Mais la rancune de M. de Charmelieu eut des suites, et se traduisit par une volée de coups de canne qu’il fit donner par son laquais Maurice, dans la rue du Temple, à l’abbé Précy. L’affaire ne pouvait se terminer comme cela, et l’abbé intenta à M. de Charmelieu, civilement responsable de ses gens, un procès au bailliage de Sens en dommages-intérêts. Les juges de Sens, saisis de l’affaire pour cause de suspicion légale des juges d’Auxerre, qui étaient parents de M. de Charmelieu, condamnèrent ce dernier à 40.000 livres de dommages-intérêts envers l’abbé Précy, qui trouva très joli de faire élever une maison avec cette somme dans la rue Hipolythe Ribière, en face de l’hôtel et des jardins de son ennemi. Il y avait aussi devant l’église Notre-Dame un gros orme à l’ombre duquel les chanoines tenaient certaines assemblées.

La rue qui conduisait du haut de la cité à la Porte-Pendante longeait l’église Notre-Dame.

Dans cette rue à gauche, presqu’en face l’angle nord de la tour de la cathédrale, était un étroit passage appelé la Goulotte, qu’on avait percé dans le mur de la Cité romaine et qui communiquait avec la rue du quatre septembre.

Le chapitre de la Cité n’a jamais brillé d’un grand éclat, et les Huguenots du XVIe siècle ayant gravement endommagé son église et les maisons de ses membres, il ne put s’en relever. M. de Cicé projetait, au XVIIIe siècle, de le transférer dans la chapelle de Notre-Dame-des-Vertus, puis sous l’arcade qui formait l’entrée de son palais. En 1785, le corps municipal sollicitait déjà l’évêque de démolir cet édifice et d’ouvrir une rue qui se dirigerait de la porte nord de la cathédrale sur la rue Saint-Germain. Il alléguait l’urgence d’assainir la tour de la cathédrale et d’ouvrir un passage au quartier de la Marine « qui n’avait d’autre moyen d’arriver sur la place Saint-Etienne que par la Goulotte, passage dangereux et véritable repaire de libertinage à la nuit venue. » La Révolution mit fin à son embarras et la première chose qu’on fit, ce fut de demander la démolition de cette église « qui, disait-on, nuit à la salubrité de la cathédrale et qui laisse entre elle et les murs de cet édifice un passage étroit, dangereux à la sécurité publique, surtout dans les nuits d’hiver. »

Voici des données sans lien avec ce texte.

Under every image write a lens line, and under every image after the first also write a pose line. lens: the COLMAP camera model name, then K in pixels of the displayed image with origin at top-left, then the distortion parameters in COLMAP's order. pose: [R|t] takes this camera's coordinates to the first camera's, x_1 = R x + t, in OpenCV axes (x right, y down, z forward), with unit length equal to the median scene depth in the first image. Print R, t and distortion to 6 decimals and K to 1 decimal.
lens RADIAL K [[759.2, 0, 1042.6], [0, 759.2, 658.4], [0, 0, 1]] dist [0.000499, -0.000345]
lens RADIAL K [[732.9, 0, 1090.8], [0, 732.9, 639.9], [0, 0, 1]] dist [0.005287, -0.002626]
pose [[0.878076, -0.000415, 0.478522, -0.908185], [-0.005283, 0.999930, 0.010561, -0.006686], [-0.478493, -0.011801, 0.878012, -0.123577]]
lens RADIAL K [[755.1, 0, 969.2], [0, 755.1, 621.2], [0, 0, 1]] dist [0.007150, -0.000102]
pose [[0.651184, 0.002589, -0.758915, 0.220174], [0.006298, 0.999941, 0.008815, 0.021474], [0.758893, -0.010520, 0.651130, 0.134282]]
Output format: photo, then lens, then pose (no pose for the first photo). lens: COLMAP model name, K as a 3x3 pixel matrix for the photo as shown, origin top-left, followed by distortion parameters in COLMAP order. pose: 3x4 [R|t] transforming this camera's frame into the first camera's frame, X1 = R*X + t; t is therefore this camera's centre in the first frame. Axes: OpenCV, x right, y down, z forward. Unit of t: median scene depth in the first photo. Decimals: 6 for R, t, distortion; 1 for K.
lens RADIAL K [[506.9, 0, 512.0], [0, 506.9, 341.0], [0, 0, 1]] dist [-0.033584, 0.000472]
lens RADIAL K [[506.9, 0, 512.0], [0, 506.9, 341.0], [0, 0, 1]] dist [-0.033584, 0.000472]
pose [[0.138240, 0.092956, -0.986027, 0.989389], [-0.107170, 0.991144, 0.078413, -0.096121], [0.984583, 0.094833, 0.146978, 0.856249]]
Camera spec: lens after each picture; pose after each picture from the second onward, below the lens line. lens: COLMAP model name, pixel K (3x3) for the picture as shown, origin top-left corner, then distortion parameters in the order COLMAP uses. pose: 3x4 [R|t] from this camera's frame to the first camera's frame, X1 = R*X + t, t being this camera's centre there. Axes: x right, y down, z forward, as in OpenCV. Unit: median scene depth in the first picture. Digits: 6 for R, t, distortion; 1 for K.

La description qu’on en fait nous apprend qu’elle était en majeure partie bâtie en moëllons, et plusieurs piliers butans n’étaient qu’en petites pierres de taille et leur massif aussi en moëllons. On en estima les matériaux 800 livres, et bientôt le marteau des démolisseurs sous les ordres de Simon Boyer, adjudicataire, ancien domestique du collège en 1763, la jeta à bas en 1791. Elle était, dit-on dans la délibération, en ruine, nuisible à la cathédrale dont elle interceptait l’air, et ses environs étaient le repaire des libertins qui, la nuit, insultaient les passants (Voyez Archives de 1’Yonne, E, minutes de Charmoy, notaire, en 1570.)

Sa suppression facilita l’ouverture d’une voie de communication, devenue nécessaire par suite de l’établissement du nouveau siége de l’administration départementale. La cathédrale fut dégagée et présenta l’aspect de son beau portail nord devant lequel le chapitre Saint-Etienne recevait, au XVe siècle, les cens qui lui étaient dus à Auxerre.

Le contre-fort gauche de ce portail soutenait autrefois une chapelle dite des Quatre-Couronnés. On en voit encore la marque à la teinte plus neuve de la base du contre-fort. Elle était en ruine en 1796 et fut démolie.

La chapelle de Saint-Jean-Baptiste, l’une des trois églises qui composaient la cathédrale dans les temps primitifs, était bâtie entre Saint-Etienne et Notre-Dame. Elle fut transférée dans l’intérieur de la cathédrale lors de la reconstruction de cet édifice au XIIIe siècle.